• _Task details_
Find every line below with the string "eignen" and pick it out.

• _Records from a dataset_
--- START ---
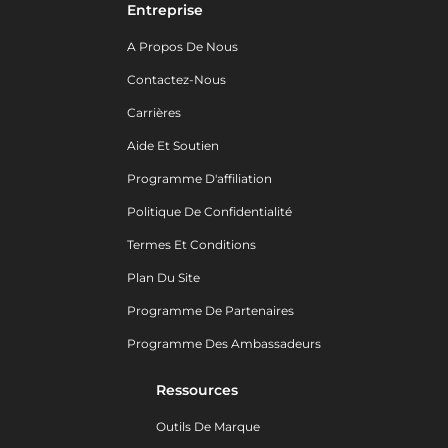
Entreprise
A Propos De Nous
Contactez-Nous
Carrières
Aide Et Soutien
Programme D'affiliation
Politique De Confidentialité
Termes Et Conditions
Plan Du Site
Programme De Partenaires
Programme Des Ambassadeurs
Ressources
Outils De Marque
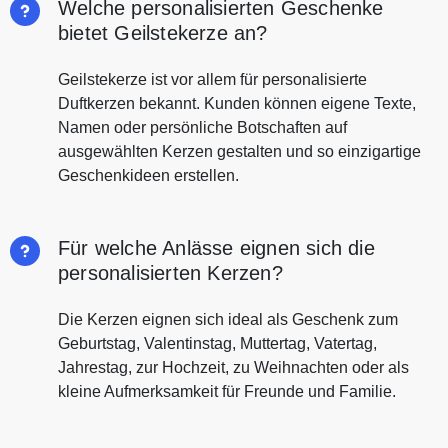
Welche personalisierten Geschenke
bietet Geilstekerze an?
Geilstekerze ist vor allem für personalisierte
Duftkerzen bekannt. Kunden können eigene Texte,
Namen oder persönliche Botschaften auf
ausgewählten Kerzen gestalten und so einzigartige
Geschenkideen erstellen.
Für welche Anlässe eignen sich die
personalisierten Kerzen?
Die Kerzen eignen sich ideal als Geschenk zum
Geburtstag, Valentinstag, Muttertag, Vatertag,
Jahrestag, zur Hochzeit, zu Weihnachten oder als
kleine Aufmerksamkeit für Freunde und Familie.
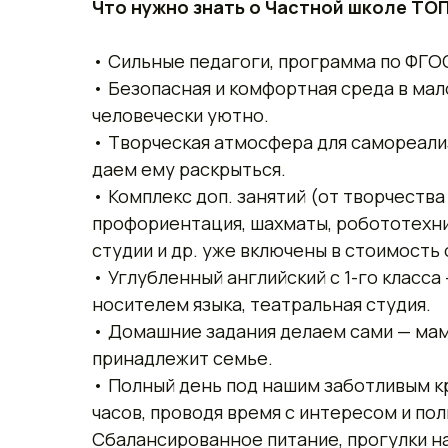
Что нужно знать о Частной школе ТОП
• Сильные педагоги, программа по ФГОС
• Безопасная и комфортная среда в мало
человечески уютно.
• Творческая атмосфера для самореали
даем ему раскрыться.
• Комплекс доп. занятий (от творчеств
профориентация, шахматы, робототехни
студии и др. уже включены в стоимость 
• Углубленный английский с 1-го класса
носителем языка, театральная студия.
• Домашние задания делаем сами — мам
принадлежит семье.
• Полный день под нашим заботливым кр
часов, проводя время с интересом и пол
Сбалансированное питание, прогулки на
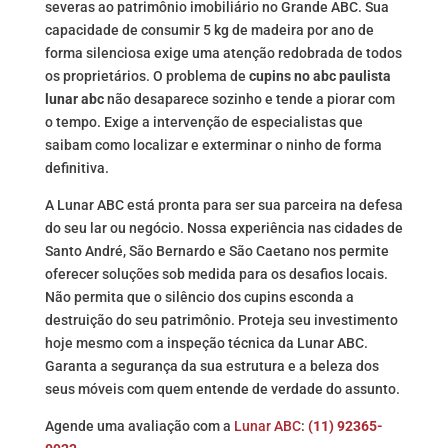
severas ao patrimônio imobiliário no Grande ABC. Sua
capacidade de consumir 5 kg de madeira por ano de
forma silenciosa exige uma atenção redobrada de todos
os proprietários. O problema de
cupins no abc paulista
lunar abc
não desaparece sozinho e tende a piorar com
o tempo. Exige a intervenção de especialistas que
saibam como localizar e exterminar o ninho de forma
definitiva.
A Lunar ABC está pronta para ser sua parceira na defesa
do seu lar ou negócio. Nossa experiência nas cidades de
Santo André, São Bernardo e São Caetano nos permite
oferecer soluções sob medida para os desafios locais.
Não permita que o silêncio dos cupins esconda a
destruição do seu patrimônio. Proteja seu investimento
hoje mesmo com a inspeção técnica da Lunar ABC.
Garanta a segurança da sua estrutura e a beleza dos
seus móveis com quem entende de verdade do assunto.
Agende uma avaliação com a
Lunar ABC
:
(11) 92365-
--- END ---
• _The answer_
Für welche Anlässe eignen sich die
Die Kerzen eignen sich ideal als Geschenk zum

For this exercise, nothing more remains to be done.